» Task instructions:
Your answer must be the records below, given again exactly, with no pictures in it.

» Supplied records:

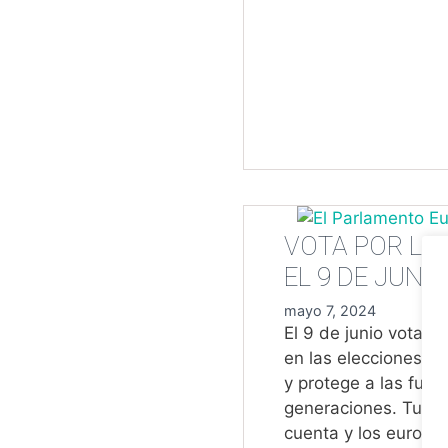
VOTA POR LA 
EL 9 DE JUNI
mayo 7, 2024
El 9 de junio vota p
en las elecciones e
y protege a las futu
generaciones. Tu vo
cuenta y los eurodi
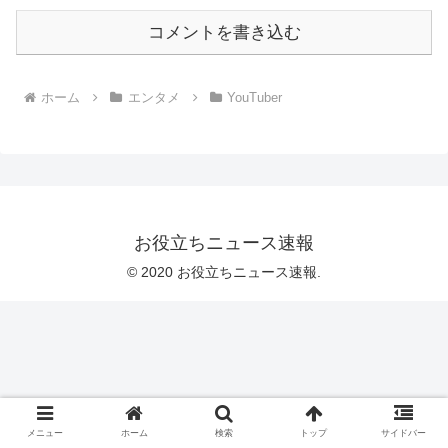
コメントを書き込む
ホーム
エンタメ
YouTuber
お役立ちニュース速報
© 2020 お役立ちニュース速報.
メニュー
ホーム
検索
トップ
サイドバー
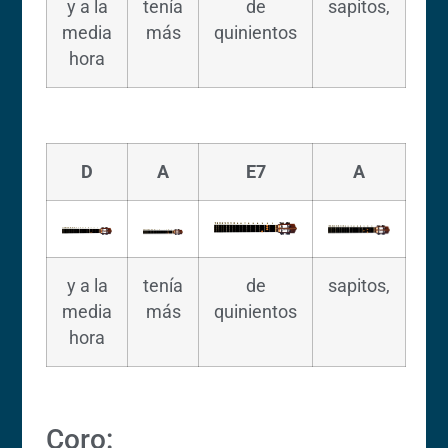
y a la
tenía
de
sapitos,
media
más
quinientos
hora
D
A
E7
A
y a la
tenía
de
sapitos,
media
más
quinientos
hora
Coro:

» Output for this task:
VOTA POR LA 
EL 9 DE JUNI
mayo 7, 2024
El 9 de junio vota p
en las elecciones e
y protege a las futu
generaciones. Tu vo
cuenta y los eurodi
コメントを書き込む
ホーム
エンタメ
YouTuber
お役立ちニュース速報
© 2020 お役立ちニュース速報.
メニュー
ホーム
検索
トップ
サイドバー
y a la
tenía
de
sapitos,
media
más
quinientos
hora
D
A
E7
A
y a la
tenía
de
sapitos,
media
más
quinientos
hora
Coro:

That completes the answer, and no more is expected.